Almost as many people hate watching golf on television as hate snooker, but nearly every- one has dabbled on the greens at one time or another - and all of us have made complete fools of our- selves when the ball dribbles off towards the right for approximately four feet. It looks dead simple - just bash the ball as hard as you can towards the green - but you usually end up digging up most of the fairway when you miss the ball completely. lt's all a little bit simpler with Microprose Golf.
Golf attempts to be the ultimate simulator. There are 11 sorts of game, ranging from Skins (where you play each hole for money) and Tournament (the standard 18, 36 or 72 hole game) to Threeball and Head-to-Head. Some of these are only accessible to players with no handicap, so just as in real life you need to win plenty of tournaments before you can play against the pros. Up to four people can play, including eight ranked computer opponents with customisable playing styles - if you're awful at putting for instance, you can make your opponent even worse.
Instead of showing you the ball and the green and expecting you to get the one on to the other by any means possible, the game gives you the option of changing every fine detail to polish up your shot. If you think the default club isn't suitable, change it. Tee heights and even the way you stand affect a shot in real golf, and the same applies here. And all the time you must allow for the wind blowing your ball off course.
The graphics certainly pass ''good'' and could almost be described as ''stunning.'' The fairways are covered with contours and show very clearly the changing ground height, particularly when the ''camera'' is following the ball across rolling hills and rivers. A Replay option enables you to view each shot from several camera angled and save the most impressive straight to a disk. Because all the courses - and the objects on them, excluding the player - are actual 3D objects, they can be viewed from any angle without needing sprites for each view, giving you some very realistic vistas.
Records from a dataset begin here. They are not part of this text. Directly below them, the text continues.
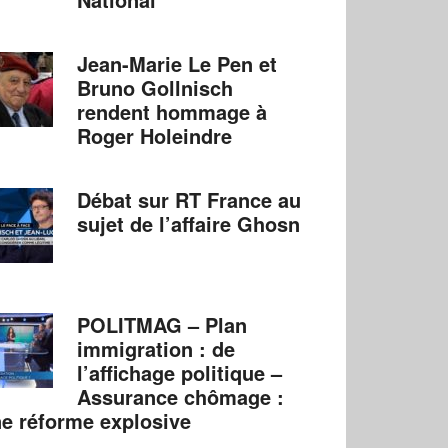
Jean-Marie Le Pen et
Bruno Gollnisch
rendent hommage à
Roger Holeindre
Débat sur RT France au
sujet de l’affaire Ghosn
POLITMAG – Plan
immigration : de
l’affichage politique –
Assurance chômage :
e réforme explosive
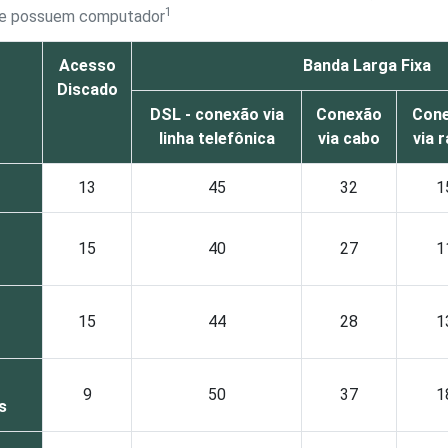
1
que possuem computador
Acesso
Banda Larga Fixa
Discado
DSL - conexão via
Conexão
Con
linha telefônica
via cabo
via 
13
45
32
1
15
40
27
1
15
44
28
1
9
50
37
1
s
There is, of course, a problem with this non-sprite-based approach: the objects, especially the trees, don't have all the detail they could - since they're constructed of polygons the little detail there is in the trees only appears when the ball stops moving. One other minor graphical gripe is that the golfer sprite is a little shoddy and badly animated, as if it has been added as an afterthought. The ball moves and bounces just as you would expect it to, though.
Surprisingly for a game with very little audio potential, effective samples have been used throughout - the thwack of the club meeting the ball, a splosh when you land in water and the swish of branches when you hit a tree.
VERDICT: There's very little to find fault with in Microprose Golf - so here's the very little. First, six courses seems like plenty to begin with but you soon need more. Further data disks are doubtless planned, possibly with some simulations of real courses. Second, £35 is a lot of money for a game. Unfortunately it seems increasingly to be the case that you have to pay "pre- mium'' prices for good games.
These reservations aside, Golf is a real gem. It easily takes the award for best golf sim for the ST - there's just nothing to touch it for detail, ease of use and impressive graphics. Most of all, it's fun - a feature which could easily have been lost amid the wealth of detail.
If you have even a slight passing interest in golf get this and you'll be addicted for weeks. All told, it's better than the real thing - you don't have to leave your chair for this. (There! Not a golfing pun in sight.)